Instrumentation immergée des matériaux cimentaires par des micro-transducteurs ultrasoniques à nanotubes de carbone

Nanosciences et nanotechnologies en génie civil 

Innovations par les « nano » en construction

Le poids des « nano » dans le monde économique et social augmente rapidement : le marché mondial des « nano » représentait 160 milliards de dollars (soit 110 milliards d’euros) en 2008 et les études tablent sur un marché de 2500 milliards de dollars (1700 milliards d’euros) d’ici à 2015 [Inc. 10]. A titre de comparaison, le marché mondial des dépenses de santé représentait 3600 milliards d’euros en 2005 [Themedica ]. La France a financé en propre des programmes dans ce domaine à hauteur de 83 millions d’euros en 2008 via l’Agence nationale de la recherche et se classe au 5e rang mondial en nombre de publications scientifiques sur ces sujets [Nanotechnologies 09]. Ce développement intervient grâce à l’implantation des «nano » dans des domaines économiques variés, tels la santé (crèmes solaires), les loisirs (skis), les technologies de l’information (transistors) ou l’aéronautique (composites) ; à ce jour, plus 800 produits manufacturés intègrent le fruit de recherches en matière de nanotechnologies. [Nanotechnologies 09]. Parmi les domaines d’application possibles des « nano », celui de la construction est particulièrement prometteur en raison de son rôle économique majeur : d’après l’INSEE, le domaine de la Construction concernait plus de 1,8 millions de personnes en France en 2008. Il représentait en 2007 11 % du PIB Français et 12 % du PIB Européen avec 2 800 000 entreprises dans ce secteur d’activité [BAESP 08]. Le domaine de la construction est marqué par une augmentation importante des coûts, entre autres ceux des matières premières : entre 2003 et 2007, les coûts de production des matériaux cimentaires et métalliques ont ainsi augmenté d’environ 25% [Letournel 09]. Dans la même période, le coût de construction d’une autoroute a augmenté de 150 % [Teizer 09]. Cette tendance incite les acteurs du domaine à limiter les volumes de matériaux nécessaires pour remplir les fonctions traditionnelles et à développer des fonctions nouvelles. Ils cherchent également à construire pour plus longtemps, et à privilégier la maintenance plutôt que le remplacement par du neuf.

◆ LIGNES DU JEU ◆

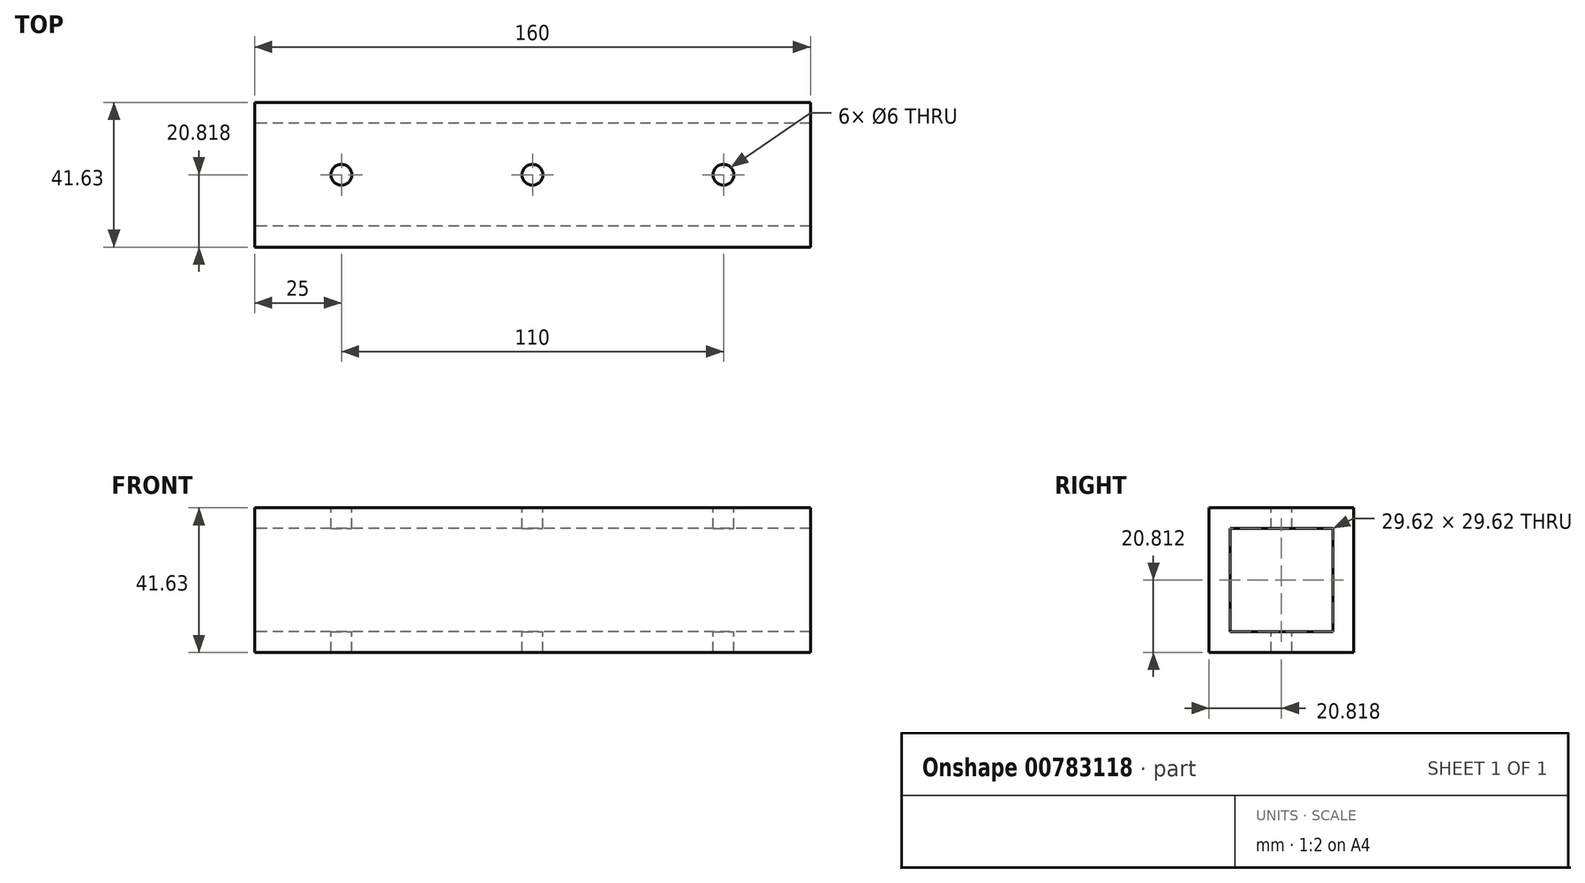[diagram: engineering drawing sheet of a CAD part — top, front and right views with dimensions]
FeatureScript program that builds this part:
annotation { "Feature Type Name" : "Feature", "Feature Type Description" : "" }
export const myFeature = defineFeature(function(context is Context, id is Id, definition is map)
    precondition{}
    {
        {
            var Q0;
            Q0=qCreatedBy(makeId("Right.planeOp"),FACE);
            var sketch = newSketch(context, id + "F0", { "sketchPlane" : qUnion([Q0])});
            skLineSegment(sketch, "E0.bottom", {"start": v(0, 0) * mm, "end": v(-41.63, 0) * mm});
            skLineSegment(sketch, "E0.top", {"start": v(0, 41.63) * mm, "end": v(-41.63, 41.63) * mm});
            skLineSegment(sketch, "E0.left", {"start": v(0, 0) * mm, "end": v(0, 41.63) * mm});
            skLineSegment(sketch, "E0.right", {"start": v(-41.63, 0) * mm, "end": v(-41.63, 41.63) * mm});
            skLineSegment(sketch, "E1.0", {"start": v(-6, 35.63) * mm, "end": v(-35.63, 35.63) * mm});
            skLineSegment(sketch, "E1.1", {"start": v(-6, 6) * mm, "end": v(-6, 35.63) * mm});
            skLineSegment(sketch, "E1.2", {"start": v(-6, 6) * mm, "end": v(-35.63, 6) * mm});
            skLineSegment(sketch, "E1.3", {"start": v(-35.63, 6) * mm, "end": v(-35.63, 35.63) * mm});
            skSolve(sketch);
        }
        {
            var Q0;
            Q0=makeQuery(id+"F0.imprint","IMPRINT",FACE,{"disambiguationData":[TD([[makeQuery(id+"F0.imprint","IMPRINT",EDGE,{"derivedFrom":sQuery(id+"F0.wireOp",EDGE,"E0.bottom")}),-1.0]])]});
            extrude(context, id + "F1", {"entities" : qUnion([Q0]), "depth" : 160 * mm, "offsetDistance" : 25 * mm});
        }
        {
            var Q0;
            Q0=makeQuery(id+"F1.opExtrude","SWEPT_FACE",FACE,{"disambiguationData":[OSD([sQuery(id+"F0.wireOp",EDGE,"E0.top")])]});
            var sketch = newSketch(context, id + "F2", { "sketchPlane" : qUnion([Q0])});
            skCircle(sketch, "E2", {"center": v(80, -20.81) * mm, "radius": 3 * mm});
            skPoint(sketch, "E2.centerSnap0", {"position": v(80, 0) * mm});
            skPoint(sketch, "E2.centerSnap1", {"position": v(0, -20.81) * mm});
            skCircle(sketch, "E3", {"center": v(25, -20.81) * mm, "radius": 3 * mm});
            skCircle(sketch, "E4", {"center": v(135, -20.81) * mm, "radius": 3 * mm});
            skSolve(sketch);
        }
        {
            var Q0;
            Q0=sQuery(id+"F2.wireOp",VERTEX,"E4.center");
            var Q1;
            Q1=sQuery(id+"F2.wireOp",VERTEX,"E2.center");
            var Q2;
            Q2=sQuery(id+"F2.wireOp",VERTEX,"E3.center");
            var Q3;
            Q3=makeQuery(id+"F1.opExtrude","SWEPT_BODY",BODY,{"disambiguationData":[OSD([sQuery(id+"F0.wireOp",EDGE,"E0.bottom"),sQuery(id+"F0.wireOp",EDGE,"E0.top"),sQuery(id+"F0.wireOp",EDGE,"E0.left"),sQuery(id+"F0.wireOp",EDGE,"E0.right"),sQuery(id+"F0.wireOp",EDGE,"E1.0"),sQuery(id+"F0.wireOp",EDGE,"E1.1"),sQuery(id+"F0.wireOp",EDGE,"E1.2"),sQuery(id+"F0.wireOp",EDGE,"E1.3")])]});
            hole(context, id + "F3", {"style" : HoleStyle.SIMPLE, "endStyle" : HoleEndStyle.THROUGH, "holeDiameter" : 6 * mm, "majorDiameter" : 5 * mm, "isTappedThrough" : true, "tappedDepth" : 12 * mm, "tapClearance" : 3, "locations" : qUnion([Q0, Q1, Q2]), "scope" : qUnion([Q3])});
        }
    });
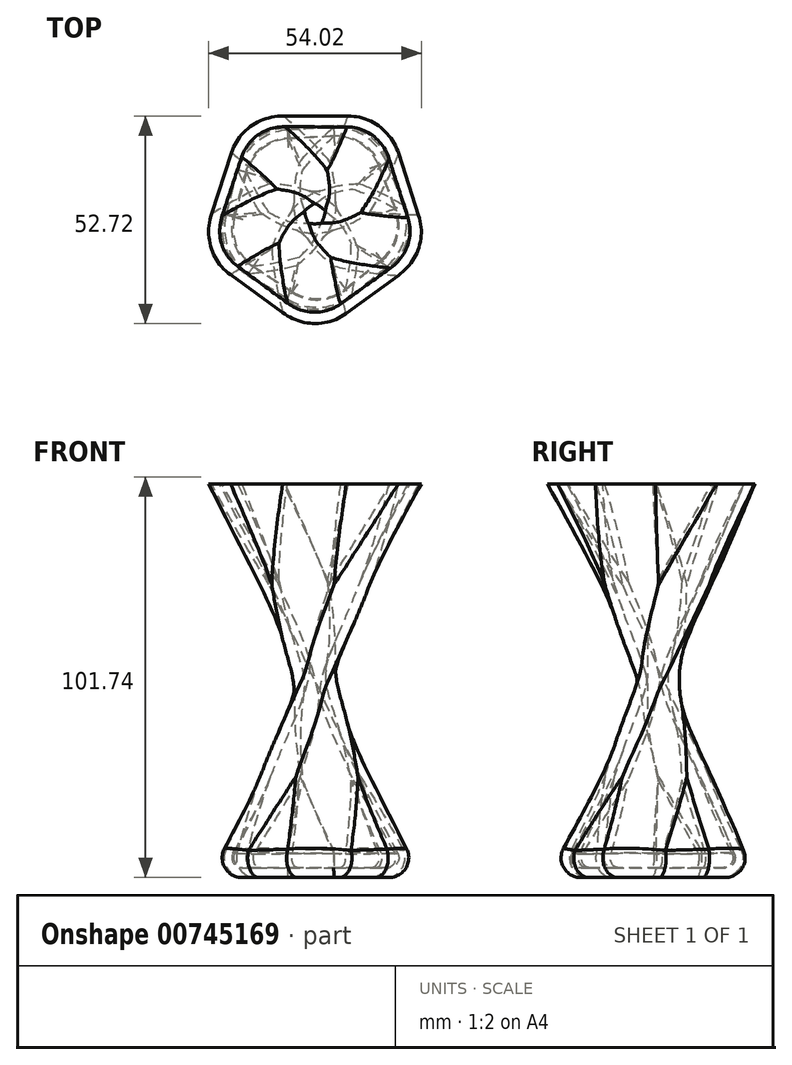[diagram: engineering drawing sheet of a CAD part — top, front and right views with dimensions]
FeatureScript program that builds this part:
annotation { "Feature Type Name" : "Feature", "Feature Type Description" : "" }
export const myFeature = defineFeature(function(context is Context, id is Id, definition is map)
    precondition{}
    {
        {
            var Q0;
            Q0=qCreatedBy(makeId("Top.planeOp"),FACE);
            cPlane(context, id + "F0", {"entities" : qUnion([Q0]), "cplaneType" : CPlaneType.OFFSET, "offset" : 100 * mm, "width" : 150 * mm, "height" : 150 * mm});
        }
        {
            var Q0;
            Q0=qCreatedBy(makeId("Top.planeOp"),FACE);
            var sketch = newSketch(context, id + "F1", { "sketchPlane" : qUnion([Q0])});
            skCircle(sketch, "E0.cCircle", {"center": v(0, 0) * mm, "radius": 25 * mm, "construction": true});
            skLineSegment(sketch, "E0.0", {"start": v(-18.16, 25) * mm, "end": v(18.16, 25) * mm});
            skLineSegment(sketch, "E0.1", {"start": v(18.16, 25) * mm, "end": v(29.39, -9.55) * mm});
            skLineSegment(sketch, "E0.2", {"start": v(29.39, -9.55) * mm, "end": v(0, -30.9) * mm});
            skLineSegment(sketch, "E0.3", {"start": v(0, -30.9) * mm, "end": v(-29.39, -9.55) * mm});
            skLineSegment(sketch, "E0.4", {"start": v(-29.39, -9.55) * mm, "end": v(-18.16, 25) * mm});
            skPoint(sketch, "E0.0.midPoint", {"position": v(0, 25) * mm});
            skSolve(sketch);
        }
        {
            var Q0;
            Q0=qCreatedBy(id+"F0.planeOp",FACE);
            var sketch = newSketch(context, id + "F2", { "sketchPlane" : qUnion([Q0])});
            skLineSegment(sketch, "E1.0", {"start": v(-18.16, 25) * mm, "end": v(18.16, 25) * mm});
            skLineSegment(sketch, "E1.1", {"start": v(-29.39, -9.55) * mm, "end": v(-18.16, 25) * mm});
            skLineSegment(sketch, "E1.2", {"start": v(0, -30.9) * mm, "end": v(-29.39, -9.55) * mm});
            skLineSegment(sketch, "E1.3", {"start": v(29.39, -9.55) * mm, "end": v(0, -30.9) * mm});
            skLineSegment(sketch, "E1.4", {"start": v(18.16, 25) * mm, "end": v(29.39, -9.55) * mm});
            skSolve(sketch);
        }
        {
            var Q0;
            Q0 = qSketchRegion(id + "F1", true);
            var Q1;
            Q1 = qSketchRegion(id + "F2", true);
            var Q2;
            Q2=sQuery(id+"F2.wireOp",VERTEX,"E1.2.end");
            var Q3;
            Q3=sQuery(id+"F1.wireOp",VERTEX,"E0.1.start");
            loft(context, id + "F3", {"sheetProfilesArray" : [{ "sheetProfileEntities" : qUnion([Q0]) }, { "sheetProfileEntities" : qUnion([Q1]) }], "matchConnections" : true, "connections" : [{ "connectionEntities" : qUnion([Q2, Q3]), "connectionEdgeQueries" : qUnion([]), "connectionEdgeParameters" : [] }]});
        }
        {
            var Q0;
            Q0=makeQuery(id+"F3.opLoft","SWEPT_EDGE",EDGE,{"disambiguationData":[OSD([sQuery(id+"F1.wireOp",EDGE,"E0.0"),sQuery(id+"F1.wireOp",EDGE,"E0.1"),sQuery(id+"F2.wireOp",EDGE,"E1.1"),sQuery(id+"F2.wireOp",EDGE,"E1.2")])]});
            var Q1;
            Q1=makeQuery(id+"F3.opLoft","SWEPT_EDGE",EDGE,{"disambiguationData":[OSD([sQuery(id+"F1.wireOp",EDGE,"E0.1"),sQuery(id+"F1.wireOp",EDGE,"E0.2"),sQuery(id+"F2.wireOp",EDGE,"E1.0"),sQuery(id+"F2.wireOp",EDGE,"E1.1")])]});
            var Q2;
            Q2=makeQuery(id+"F3.opLoft","SWEPT_EDGE",EDGE,{"disambiguationData":[OSD([sQuery(id+"F1.wireOp",EDGE,"E0.2"),sQuery(id+"F1.wireOp",EDGE,"E0.3"),sQuery(id+"F2.wireOp",EDGE,"E1.0"),sQuery(id+"F2.wireOp",EDGE,"E1.4")])]});
            var Q3;
            Q3=makeQuery(id+"F3.opLoft","SWEPT_EDGE",EDGE,{"disambiguationData":[OSD([sQuery(id+"F1.wireOp",EDGE,"E0.3"),sQuery(id+"F1.wireOp",EDGE,"E0.4"),sQuery(id+"F2.wireOp",EDGE,"E1.3"),sQuery(id+"F2.wireOp",EDGE,"E1.4")])]});
            var Q4;
            Q4=makeQuery(id+"F3.opLoft","SWEPT_EDGE",EDGE,{"disambiguationData":[OSD([sQuery(id+"F1.wireOp",EDGE,"E0.0"),sQuery(id+"F1.wireOp",EDGE,"E0.4"),sQuery(id+"F2.wireOp",EDGE,"E1.2"),sQuery(id+"F2.wireOp",EDGE,"E1.3")])]});
            fillet(context, id + "F4", {"entities" : qUnion([Q0, Q1, Q2, Q3, Q4]), "radius" : 15 * mm, "tangentPropagation" : true, "allowEdgeOverflow" : false});
        }
        {
            var Q0;
            {var subQ0=sQuery(id+"F1.wireOp",EDGE,"E0.3");var subQ1=sQuery(id+"F1.wireOp",EDGE,"E0.4");Q0=makeQuery(id+"F4.opFillet","BLEND_EDGE",EDGE,{"blendedFrom":[makeQuery(id+"F3.opLoft","SWEPT_EDGE",EDGE,{"disambiguationData":[OSD([subQ0,subQ1,sQuery(id+"F2.wireOp",EDGE,"E1.3"),sQuery(id+"F2.wireOp",EDGE,"E1.4")])]}),makeQuery(id+"F3.opLoft","CAP_FACE",FACE,{"disambiguationData":[OSD([makeQuery(id+"F1.imprint","IMPRINT",FACE,{"disambiguationData":[TD([[makeQuery(id+"F1.imprint","IMPRINT",EDGE,{"derivedFrom":sQuery(id+"F1.wireOp",EDGE,"E0.0")}),-1.0]])]})])],"isStart":true})],"blendedInto":[makeQuery(id+"F3.opLoft","CAP_FACE",FACE,{"disambiguationData":[OSD([makeQuery(id+"F1.imprint","IMPRINT",FACE,{"disambiguationData":[TD([[makeQuery(id+"F1.imprint","IMPRINT",EDGE,{"derivedFrom":sQuery(id+"F1.wireOp",EDGE,"E0.0")}),-1.0]])]})])],"isStart":true})]});}
            fillet(context, id + "F5", {"entities" : qUnion([Q0]), "radius" : 5 * mm, "tangentPropagation" : true, "allowEdgeOverflow" : false});
        }
        {
            var Q0;
            Q0=makeQuery(id+"F3.opLoft","CAP_FACE",FACE,{"disambiguationData":[OSD([makeQuery(id+"F2.imprint","IMPRINT",FACE,{"disambiguationData":[TD([[makeQuery(id+"F2.imprint","IMPRINT",EDGE,{"derivedFrom":sQuery(id+"F2.wireOp",EDGE,"E1.0")}),-1.0]])]})])],"isStart":true});
            shell(context, id + "F6", {"entities" : qUnion([Q0]), "thickness" : 2.5 * mm});
        }
    });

◆ TRAVAIL À FAIRE ◆
1 – D'après le texte sur les « nano » en construction, quelle part du PIB français le domaine de la construction représentait-il en 2007 ?
2 – Prolongez le texte sur les « nano » en construction après sa dernière phrase.

◆ CORRIGÉ DES EXERCICES ◆
1 – 11 % du PIB français.

2 –
Les deux axes « construire mieux le neuf » et « faire durer l’ancien » vont dans le sens d’une économie plus écologique de la construction : d’une part, on limite ainsi la quantité de matériaux de construction à produire et à transporter, deux activités très polluantes [Habert 10, Flower 07] ; d’autre part, on limite les destructions d’ouvrages, donc la quantité de déchets à traiter [Bossink 96]. C’est dans ce contexte que les Nanosciences et Nanotechnologies ont fait leur apparition dans l’innovation en construction. Elles se sont en particulier développées dans les deux directions qui suivent :
• Développement de matériaux de construction aux propriétés améliorées ou multifonctionnels : construire le neuf mieux, pour plus longtemps et pour moins cher.
• Développement de méthodes in-situ de suivi structural : construire le neuf pour plus longtemps et faire durer l’ancien.

Les « nano » pour améliorer les matériaux de construction

Nanosciences des matériaux de construction

Les études expérimentales qui sont menées sur les matériaux de construction, en particulier les matériaux cimentaires, mettent en œuvre des équipements de pointe particulièrement adaptés à l’étude des propriétés nanométriques de la matière [Scrivener 08] :
• microscopie électronique à balayage (fig. I.2.1 page ci-contre) [Diamond 99] ou en transmission [Lawrence 74]
• microcopie à force atomique [Ferrari 10]
• nanoindentation [Sorelli 08]
• résonance magnétique nucléaire [Korb 09]
• diffusion de neutron [Allen 07] ou de rayons X [Beddoe 94] aux petits angles
• diffraction de rayons X [Hesse 09]
• spectroscopie par rayon X [Haselbach 08]
Les techniques numériques implémentées sont elles-aussi classiques pour l’étude de problèmes d’échelle nanométrique [Bris 05] :
• méthode de Hartree-Fock [Manzano 07]
• théorie de la fonctionnelle de la densité [Laugesen 05]
• dynamique moléculaire [Kalinichev 07]
• méthodes de Monte-Carlo [Zheng 09] .

Ces méthodes ont permis la compréhension des matériaux cimentaires aux échelles micro et nanométriques, compréhension qui en retour a facilité le développement de matériaux aux propriétés améliorées. Par exemple, limiter la quantité d’eau initiale ajoutée au ciment grâce à l’emploi d’additifs tels les plastifiants et super-plastifiants permet de diminuer l’espacement entre les grains de ciment et ainsi d’augmenter la force maximale du béton, tout en maintenant une rhéologie satisfaisante du matériau. L’ajout de cendres volantes ou de fumée de silice contribue à diminuer l’espace interstitiel [Scrivener 08]. L’ajout de fibres augmente la résistance en traction des matériaux [Lange 96].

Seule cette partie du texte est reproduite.